April 12, 2011 will make two years since my best friend of nine years passed on to another place. Life has been extra difficult for me since. The hardest part is at the time of his passing we weren't speaking because of someone else's lies. It tore us apart. I don't know how that person can live with himself. Whenever I see him, I look at him with so much cynicism and blame. I can take part of the fault versus arguing, I should have just taken time to calm down. Christopher aka "Eli", I miss you...

Christopher was like the male version of me. I know that sounds weird, but our minds worked identically. He knew what I was thinking before I opened my mouth. I was very blessed to have him in my life. I know he's still with me, but it still rips me apart... He was only 29. And was taken by a heart attack.

What started the fight? Well when he came down to Arkansas, before I moved back up to Michigan, he stayed with us for two weeks. I feel some ease knowing he got to come back to Arkansas at least once before he left. The thing with Chris, is he was gay. A lot of my friends are. Well my father in laws brother made comments to him like "gay *** *****" and well I didn't hear him say it cause I was inside. Well the person who made the comments tried to say I told him to do so, and a bunch of other ****. I question why Chris would've even believed it, I think it was probably how mad I got at him for even thinking I would say something like that.

I had moved back to Michigan 12 days before he passed, sadly we never got to settle things. I did however make it to his memorial service. His family holds a close place in my heart... but I don't think there is anyone out there who will ever be able to relate so closely to me and understand me.

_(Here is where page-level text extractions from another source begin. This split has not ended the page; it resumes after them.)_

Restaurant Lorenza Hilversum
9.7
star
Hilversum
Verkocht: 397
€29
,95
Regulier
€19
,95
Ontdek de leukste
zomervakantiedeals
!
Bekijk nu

We had so much in common, we were both sexually abused. We both had a very crazy sense of humor.... One thing I will never forget is when he called Family Fare and asked if they sold maxi pads. They said yes. He said well do you sell maxi pads with wings. They said yeah. He goes well you better go catch em cause there flying away. Then his belching over the intercom at Walmart.... Yeah I'm a tomboy... lol I miss those times as immature as it sounds.